Sementara itu, Fifi Trisjanti Direktur Mall Malang Town Square (Matos) yang juga anggota APPBI DPC Kota Malang ini berencana memasarkan gula lokal di supermarket dengan harga khusus.

“Saya akan ambil beberapa ton (gula lokal), dan nantinya akan jual di mall di bawah HET (harga eceren tertinggi). Dalam waktu dekat kami akan menggelar promo “Tebus Gula Murah” sekaligus menyambut perayaan Imlek,” tuturnya.
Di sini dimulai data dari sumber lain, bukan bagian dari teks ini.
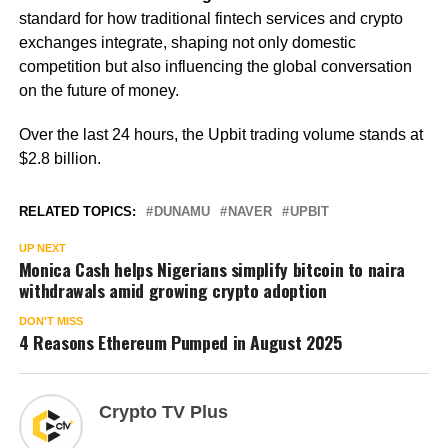
standard for how traditional fintech services and crypto
exchanges integrate, shaping not only domestic
competition but also influencing the global conversation
on the future of money.
Over the last 24 hours, the Upbit trading volume stands at
$2.8 billion.
RELATED TOPICS:
DUNAMU
NAVER
UPBIT
UP NEXT
Monica Cash helps Nigerians simplify bitcoin to naira
withdrawals amid growing crypto adoption
DON'T MISS
4 Reasons Ethereum Pumped in August 2025
Crypto TV Plus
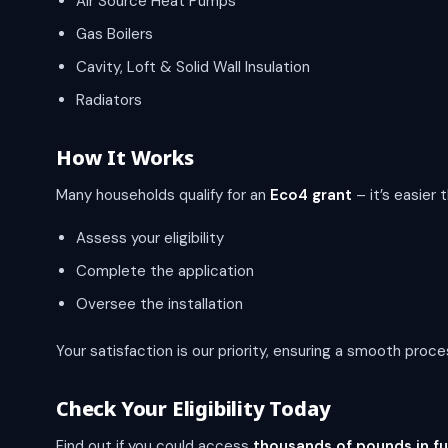
Air Source Heat Pumps
Gas Boilers
Cavity, Loft & Solid Wall Insulation
Radiators
How It Works
Many households qualify for an
Eco4 grant
– it’s easier 
Assess your eligibility
Complete the application
Oversee the installation
Your satisfaction is our priority, ensuring a smooth proces
Check Your Eligibility Today
Find out if you could access
thousands of pounds in f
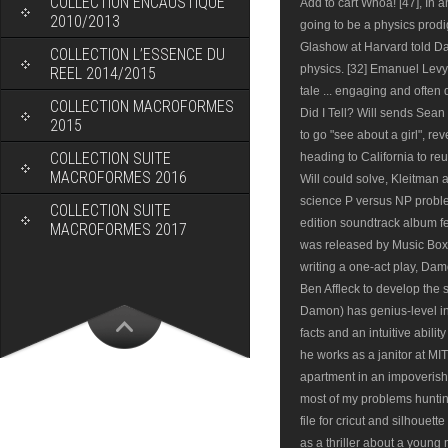
COLLECTION ENCAUSTIQUE
2010/2013
COLLECTION L’ESSENCE DU
REEL 2014/2015
COLLECTION MACROFORMES
2015
COLLECTION SUITE
MACROFORMES 2016
COLLECTION SUITE
MACROFORMES 2017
Ketua Apkrindo Malang, Indra Setiyadi selaku inisiator “Gerakan Membeli Gula Lokal”, mengaku asosiasinya akan membeli gula petani sekitar 1,5 ton untuk para anggota.
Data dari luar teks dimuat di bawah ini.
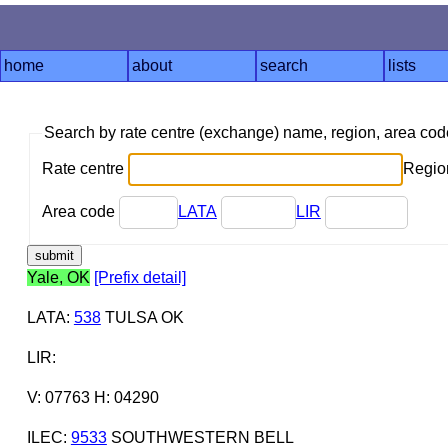
home
about
search
lists
Search by rate centre (exchange) name, region, area co
Rate centre
Region
Area code
LATA
LIR
Yale, OK
[Prefix detail]
LATA
:
538
TULSA OK
LIR
:
V: 07763 H: 04290
ILEC
:
9533
SOUTHWESTERN BELL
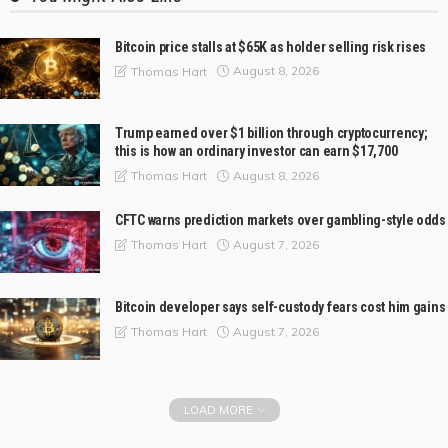
Bitcoin price stalls at $65K as holder selling risk rises
August 8, 2026
Thomas Hart
Trump earned over $1 billion through cryptocurrency;
this is how an ordinary investor can earn $17,700
August 8, 2026
Thomas Hart
CFTC warns prediction markets over gambling-style odds
August 7, 2026
Thomas Hart
Bitcoin developer says self-custody fears cost him gains
August 7, 2026
Thomas Hart
LOAD MORE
“Mungkin jumlah ini tidak seberapa. Namun yang terpenting adalah esensi dari gerakan ini, untuk membangkitkan semangat membantu petani tebu lokal,” ungkap pemilik Rumah Makan Kertanegara Malang itu.

Mendengar gagasan tiga asosiasi pengusaha Malang Raya tersebut, Gus Hamim mengapresiasi. Ia berharap, gerakan yang dicetuskan di Malang ini mendapat respons hingga ke Pemerintah Pusat.
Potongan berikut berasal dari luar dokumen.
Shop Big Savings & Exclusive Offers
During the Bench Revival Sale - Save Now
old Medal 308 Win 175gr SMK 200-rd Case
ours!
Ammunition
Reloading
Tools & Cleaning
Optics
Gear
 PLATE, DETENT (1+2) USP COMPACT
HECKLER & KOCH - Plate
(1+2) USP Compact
“Ini artinya, teman-teman importir harus peduli. Jika pengusaha Malang Raya bisa peduli nasib petani tebu lokal, kenapa importir tidak? Pesannya harus sampai (ke Pemerintah Pusat), dan akhirnya terjadilah regulasi. Regulasi biasanya timbul karena ada desakan,” jelas Pengasuh Pondok Pesantren (Ponpes) Roudlatul Ulum itu.

Adang Sukendar Djuanda selaku GM PG Krebet I Malang menegaskan, bahwa sejatinya gula lokal tidak kalah dengan gula impor atau gula rafinasi.

“Gula impor warnanya putih sekali, kadang cenderung lembut. Rasanya kurang manis dibanding gula lokal. Sebenarnya gula lokal pun bisa diproses putih, tapi hasilnya tidak putih sekali,” beber Adang.

Saat ini masih ada sisa 44 ribu ton gula petani menumpuk di gudang PG Krebet Baru dan PG Kebon Agung. Jumlah ini berkurang 11 ribu ton dari temuan akhir bulan lalu, yaitu sebanyak 65 ribu ton.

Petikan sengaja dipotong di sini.